21 In relation to costs it is appropriate for an order to be made for costs, although in the absence of concessions that were made by the Society at the conclusion of the hearing the Tribunal was concerned that there would have been substantial issues that would have had to be argued on many of the items of costs incurred by the Society. Obviously, not all costs could properly be the subject of an order where eight of the nineteen complaints were dismissed. The concession by the Society of its willingness to assess costs in the sum of $10,000.00 has led the Tribunal to quantify the costs order. The Tribunal has relied on the professional experience of the two practitioner members of the Tribunal in relation to costs and the sum proposed by the Society of $10,000.00 is, in the Tribunal’s view, clearly a minimum figure that might properly be assessed had a detailed assessment been required. The Tribunal is comfortable in adopting that figure, secure in the knowledge that Counsel for the practitioner, although unable to consent to such an order, did not seek to be heard in opposition to it.
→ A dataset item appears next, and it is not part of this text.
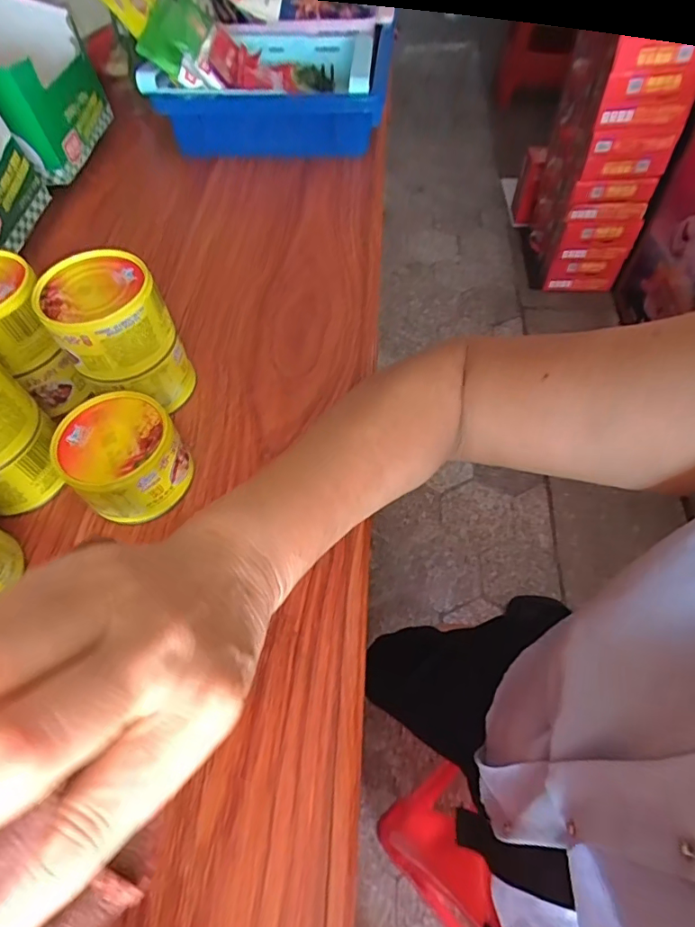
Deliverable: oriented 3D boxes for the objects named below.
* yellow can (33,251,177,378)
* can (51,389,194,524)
[{"bbox_3d":[-0.160,-0.099,0.336,0.072,0.049,0.066,-1,58,2],"label":"yellow can"},{"bbox_3d":[-0.144,-0.004,0.326,0.070,0.055,0.064,-1,58,2],"label":"can"}]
The Tribunal finds that it is able to make this costs determination in exercise of its powers under Section 171(E)(1) of the Act.
22 Accordingly, the orders which have been detailed above were made by the Tribunal.
23 To assist in reducing the volume of paper held in the Administrative Decisions Tribunal the Tribunal also directs as follows:
That at the expiration of one month documents produced under subpoena and/or tendered in evidence are to be collected from the Registry by the party or legal representative by whom the document was produced or subpoenaed and that all such documents be then forthwith returned to the person or institution that produced that document.